--- Data provided Enclosed Below ---
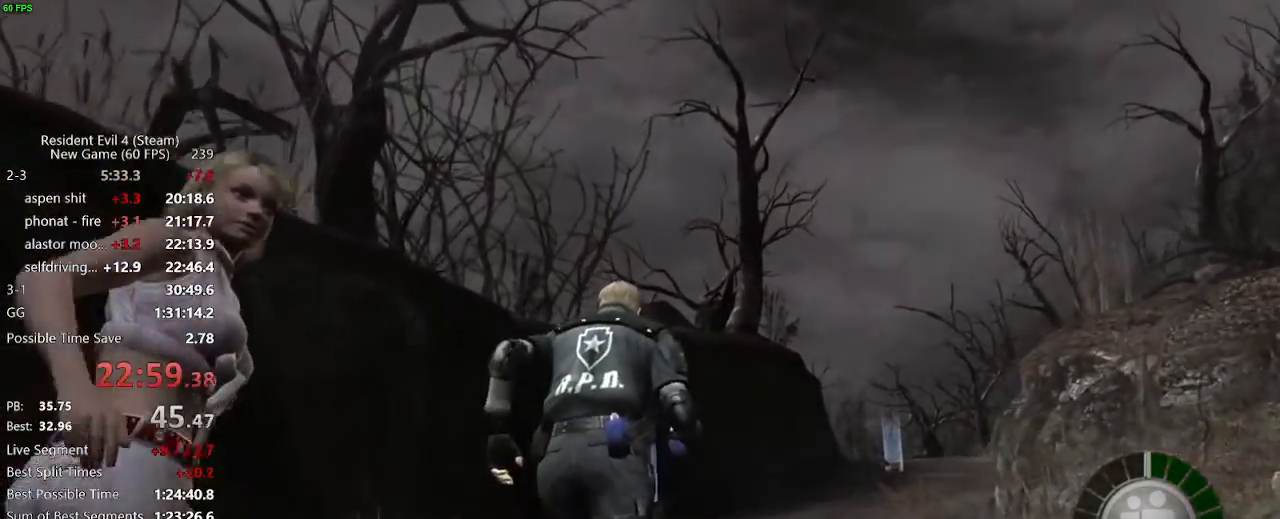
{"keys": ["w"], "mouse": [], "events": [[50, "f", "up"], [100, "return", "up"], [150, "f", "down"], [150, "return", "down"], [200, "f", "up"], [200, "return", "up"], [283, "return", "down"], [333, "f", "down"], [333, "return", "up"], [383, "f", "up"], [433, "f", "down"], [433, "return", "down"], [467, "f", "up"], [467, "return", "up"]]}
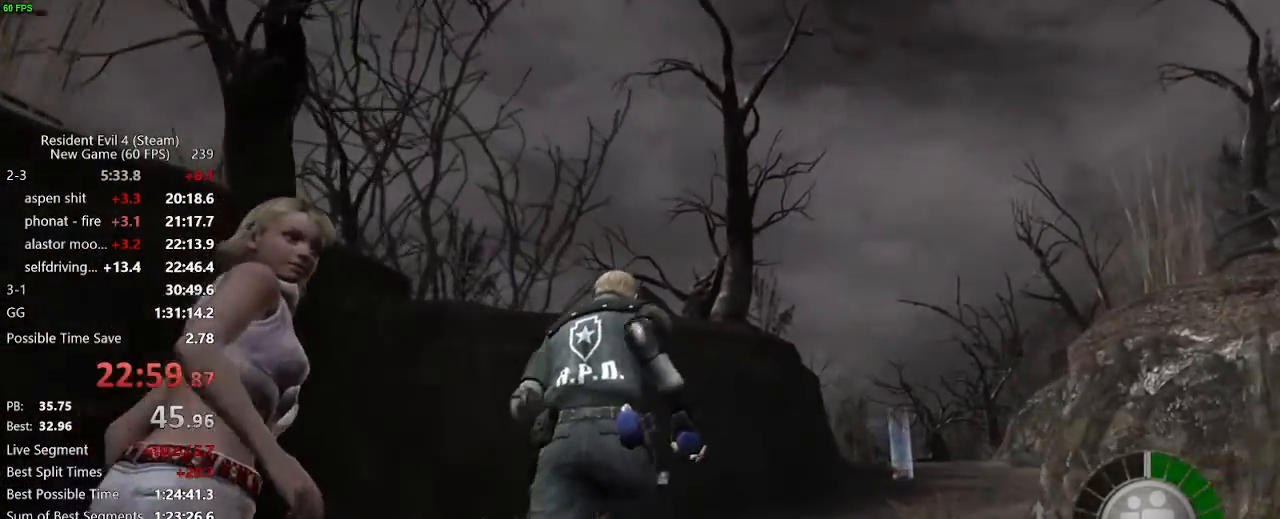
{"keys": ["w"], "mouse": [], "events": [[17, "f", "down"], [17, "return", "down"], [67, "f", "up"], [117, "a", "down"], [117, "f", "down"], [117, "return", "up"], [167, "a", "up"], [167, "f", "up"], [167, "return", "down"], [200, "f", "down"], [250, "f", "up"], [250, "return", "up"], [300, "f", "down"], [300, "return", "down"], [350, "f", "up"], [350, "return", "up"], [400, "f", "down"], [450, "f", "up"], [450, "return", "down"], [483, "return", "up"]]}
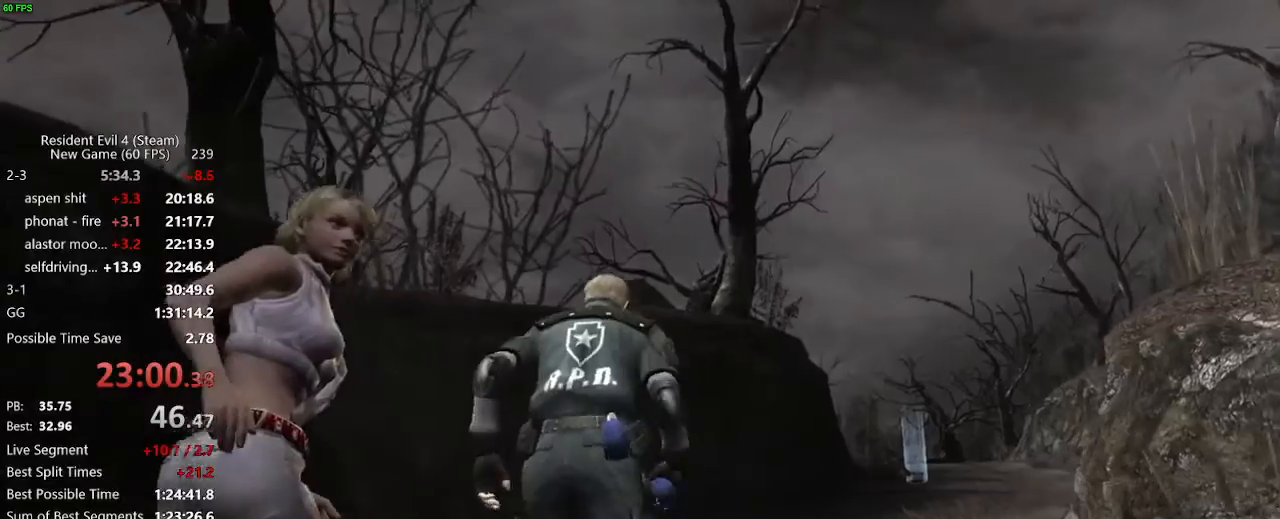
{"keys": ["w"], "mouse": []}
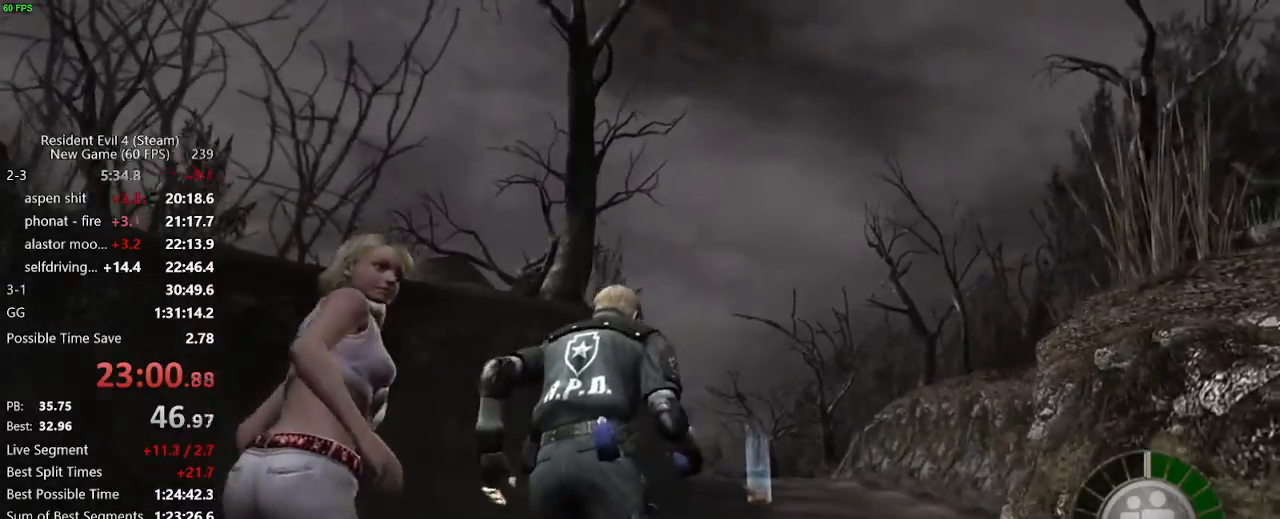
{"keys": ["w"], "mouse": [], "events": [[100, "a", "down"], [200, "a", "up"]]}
--- End of Enclosed Data provided ---
> [Your instructions] In the material above, find each line that has the string "down" and return it.

> [Answer below]
{"keys": ["w"], "mouse": [], "events": [[50, "f", "up"], [100, "return", "up"], [150, "f", "down"], [150, "return", "down"], [200, "f", "up"], [200, "return", "up"], [283, "return", "down"], [333, "f", "down"], [333, "return", "up"], [383, "f", "up"], [433, "f", "down"], [433, "return", "down"], [467, "f", "up"], [467, "return", "up"]]}
{"keys": ["w"], "mouse": [], "events": [[17, "f", "down"], [17, "return", "down"], [67, "f", "up"], [117, "a", "down"], [117, "f", "down"], [117, "return", "up"], [167, "a", "up"], [167, "f", "up"], [167, "return", "down"], [200, "f", "down"], [250, "f", "up"], [250, "return", "up"], [300, "f", "down"], [300, "return", "down"], [350, "f", "up"], [350, "return", "up"], [400, "f", "down"], [450, "f", "up"], [450, "return", "down"], [483, "return", "up"]]}
{"keys": ["w"], "mouse": [], "events": [[100, "a", "down"], [200, "a", "up"]]}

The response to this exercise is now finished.